_MATERIAL PROVIDED_.
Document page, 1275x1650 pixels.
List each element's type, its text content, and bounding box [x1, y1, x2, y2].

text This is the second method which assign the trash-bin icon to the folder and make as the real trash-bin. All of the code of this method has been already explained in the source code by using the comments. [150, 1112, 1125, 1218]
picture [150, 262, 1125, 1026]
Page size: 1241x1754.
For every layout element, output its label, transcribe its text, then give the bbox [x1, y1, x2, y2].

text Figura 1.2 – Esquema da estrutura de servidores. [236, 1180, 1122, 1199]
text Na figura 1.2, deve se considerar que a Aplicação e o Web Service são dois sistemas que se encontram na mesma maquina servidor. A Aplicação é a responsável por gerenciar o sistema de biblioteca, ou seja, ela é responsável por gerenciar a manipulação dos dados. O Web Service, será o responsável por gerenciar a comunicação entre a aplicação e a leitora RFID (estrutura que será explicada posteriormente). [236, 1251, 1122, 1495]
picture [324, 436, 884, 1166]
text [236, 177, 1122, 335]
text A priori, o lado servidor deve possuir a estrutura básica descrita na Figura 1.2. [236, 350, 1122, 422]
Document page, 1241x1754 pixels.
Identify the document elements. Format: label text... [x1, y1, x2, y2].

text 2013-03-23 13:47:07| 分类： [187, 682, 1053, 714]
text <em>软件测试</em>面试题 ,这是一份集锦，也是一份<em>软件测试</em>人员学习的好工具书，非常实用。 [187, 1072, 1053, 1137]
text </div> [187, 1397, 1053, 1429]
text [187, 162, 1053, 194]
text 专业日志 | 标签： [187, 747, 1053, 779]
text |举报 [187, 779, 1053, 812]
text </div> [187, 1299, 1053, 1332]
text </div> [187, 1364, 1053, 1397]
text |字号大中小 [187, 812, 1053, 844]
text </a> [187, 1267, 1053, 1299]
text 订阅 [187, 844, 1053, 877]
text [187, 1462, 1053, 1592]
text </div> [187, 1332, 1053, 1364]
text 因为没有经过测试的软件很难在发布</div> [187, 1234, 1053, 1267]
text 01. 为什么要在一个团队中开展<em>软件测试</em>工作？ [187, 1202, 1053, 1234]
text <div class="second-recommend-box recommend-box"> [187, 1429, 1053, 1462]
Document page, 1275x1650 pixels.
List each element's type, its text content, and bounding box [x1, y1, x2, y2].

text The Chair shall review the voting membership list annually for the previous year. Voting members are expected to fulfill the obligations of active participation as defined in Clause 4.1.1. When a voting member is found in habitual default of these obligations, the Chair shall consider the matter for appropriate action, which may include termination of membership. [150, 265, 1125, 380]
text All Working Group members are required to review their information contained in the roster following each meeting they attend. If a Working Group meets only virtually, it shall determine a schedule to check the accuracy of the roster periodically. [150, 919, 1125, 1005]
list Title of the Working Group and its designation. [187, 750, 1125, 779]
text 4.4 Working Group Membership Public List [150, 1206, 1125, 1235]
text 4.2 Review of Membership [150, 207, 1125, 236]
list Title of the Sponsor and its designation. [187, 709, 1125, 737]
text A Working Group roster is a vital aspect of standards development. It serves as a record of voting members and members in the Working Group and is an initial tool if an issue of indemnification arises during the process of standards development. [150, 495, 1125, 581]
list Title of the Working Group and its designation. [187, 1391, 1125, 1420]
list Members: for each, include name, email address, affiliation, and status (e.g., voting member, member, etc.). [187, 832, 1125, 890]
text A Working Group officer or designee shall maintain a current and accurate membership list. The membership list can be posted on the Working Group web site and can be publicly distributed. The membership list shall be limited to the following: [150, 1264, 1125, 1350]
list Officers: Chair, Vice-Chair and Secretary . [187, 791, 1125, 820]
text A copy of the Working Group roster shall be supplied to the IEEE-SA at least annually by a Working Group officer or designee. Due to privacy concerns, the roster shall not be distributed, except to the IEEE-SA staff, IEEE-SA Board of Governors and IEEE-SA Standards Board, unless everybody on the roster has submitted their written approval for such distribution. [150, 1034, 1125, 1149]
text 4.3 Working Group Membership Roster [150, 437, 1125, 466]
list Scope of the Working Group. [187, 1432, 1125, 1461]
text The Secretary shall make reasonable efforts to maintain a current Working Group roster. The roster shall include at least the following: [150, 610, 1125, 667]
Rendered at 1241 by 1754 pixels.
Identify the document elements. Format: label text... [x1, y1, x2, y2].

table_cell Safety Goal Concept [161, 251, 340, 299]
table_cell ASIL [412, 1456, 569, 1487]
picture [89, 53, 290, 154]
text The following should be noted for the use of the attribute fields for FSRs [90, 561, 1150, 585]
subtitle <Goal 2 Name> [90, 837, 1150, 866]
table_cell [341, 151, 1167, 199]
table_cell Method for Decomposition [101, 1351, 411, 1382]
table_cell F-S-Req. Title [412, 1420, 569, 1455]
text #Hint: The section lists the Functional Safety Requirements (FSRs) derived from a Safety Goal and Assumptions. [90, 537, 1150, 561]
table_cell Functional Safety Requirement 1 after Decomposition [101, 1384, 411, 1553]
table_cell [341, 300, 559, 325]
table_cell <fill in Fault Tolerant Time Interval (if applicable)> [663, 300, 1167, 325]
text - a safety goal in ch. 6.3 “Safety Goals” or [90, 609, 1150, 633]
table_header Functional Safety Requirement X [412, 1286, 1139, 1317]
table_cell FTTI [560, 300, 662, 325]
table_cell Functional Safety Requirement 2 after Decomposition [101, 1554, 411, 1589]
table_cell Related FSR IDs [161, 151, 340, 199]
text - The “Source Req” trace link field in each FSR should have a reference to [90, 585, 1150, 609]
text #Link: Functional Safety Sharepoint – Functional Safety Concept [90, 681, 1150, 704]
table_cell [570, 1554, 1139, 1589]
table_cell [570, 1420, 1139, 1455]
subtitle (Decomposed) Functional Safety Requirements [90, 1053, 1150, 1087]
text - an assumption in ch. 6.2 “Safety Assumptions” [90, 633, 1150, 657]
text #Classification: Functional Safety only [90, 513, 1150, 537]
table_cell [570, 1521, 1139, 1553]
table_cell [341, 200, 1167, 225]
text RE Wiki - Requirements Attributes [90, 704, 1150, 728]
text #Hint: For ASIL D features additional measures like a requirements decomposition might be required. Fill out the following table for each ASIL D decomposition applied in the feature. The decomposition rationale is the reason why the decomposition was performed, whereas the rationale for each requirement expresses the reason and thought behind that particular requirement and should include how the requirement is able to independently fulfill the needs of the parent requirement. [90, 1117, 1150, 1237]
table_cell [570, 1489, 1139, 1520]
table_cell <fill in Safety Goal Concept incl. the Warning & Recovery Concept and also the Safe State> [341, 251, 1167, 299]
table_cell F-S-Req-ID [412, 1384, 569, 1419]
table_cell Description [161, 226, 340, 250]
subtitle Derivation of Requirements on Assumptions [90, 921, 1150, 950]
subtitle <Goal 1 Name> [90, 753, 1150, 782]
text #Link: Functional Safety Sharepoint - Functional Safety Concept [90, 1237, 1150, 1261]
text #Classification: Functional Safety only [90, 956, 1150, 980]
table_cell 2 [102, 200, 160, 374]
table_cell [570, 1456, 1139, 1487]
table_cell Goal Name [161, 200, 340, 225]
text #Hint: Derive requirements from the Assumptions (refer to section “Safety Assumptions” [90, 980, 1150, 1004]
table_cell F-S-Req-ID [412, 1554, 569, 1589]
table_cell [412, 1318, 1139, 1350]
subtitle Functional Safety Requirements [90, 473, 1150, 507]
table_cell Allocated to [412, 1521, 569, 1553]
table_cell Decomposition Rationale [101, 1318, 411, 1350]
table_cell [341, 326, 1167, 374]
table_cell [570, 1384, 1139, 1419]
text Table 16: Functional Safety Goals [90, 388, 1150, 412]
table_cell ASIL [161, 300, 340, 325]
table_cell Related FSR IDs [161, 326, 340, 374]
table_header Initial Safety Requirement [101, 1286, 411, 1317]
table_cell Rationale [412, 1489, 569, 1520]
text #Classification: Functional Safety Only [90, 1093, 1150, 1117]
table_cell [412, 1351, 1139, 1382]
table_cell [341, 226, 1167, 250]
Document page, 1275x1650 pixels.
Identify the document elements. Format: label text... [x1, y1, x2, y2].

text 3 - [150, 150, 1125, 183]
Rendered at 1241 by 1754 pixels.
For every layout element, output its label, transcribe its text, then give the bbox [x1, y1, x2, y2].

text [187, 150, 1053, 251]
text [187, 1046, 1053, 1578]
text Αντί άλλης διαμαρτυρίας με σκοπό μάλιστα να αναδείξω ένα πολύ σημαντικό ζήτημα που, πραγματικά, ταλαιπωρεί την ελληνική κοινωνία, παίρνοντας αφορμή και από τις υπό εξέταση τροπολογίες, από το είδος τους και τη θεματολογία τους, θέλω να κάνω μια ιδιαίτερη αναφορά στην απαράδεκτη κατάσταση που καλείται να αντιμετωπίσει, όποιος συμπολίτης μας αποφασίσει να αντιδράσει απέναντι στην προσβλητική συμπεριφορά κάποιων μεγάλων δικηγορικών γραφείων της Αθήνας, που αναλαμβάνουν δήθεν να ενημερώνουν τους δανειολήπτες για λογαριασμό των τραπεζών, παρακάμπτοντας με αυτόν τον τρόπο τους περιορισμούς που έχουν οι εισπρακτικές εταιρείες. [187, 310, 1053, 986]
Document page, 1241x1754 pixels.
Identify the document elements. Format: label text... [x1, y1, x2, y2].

_WORK REQUEST_.
Please determine how many lines in the entries contain the word "Functional" and answer with the number alone.

_RESULT BELOW_.
12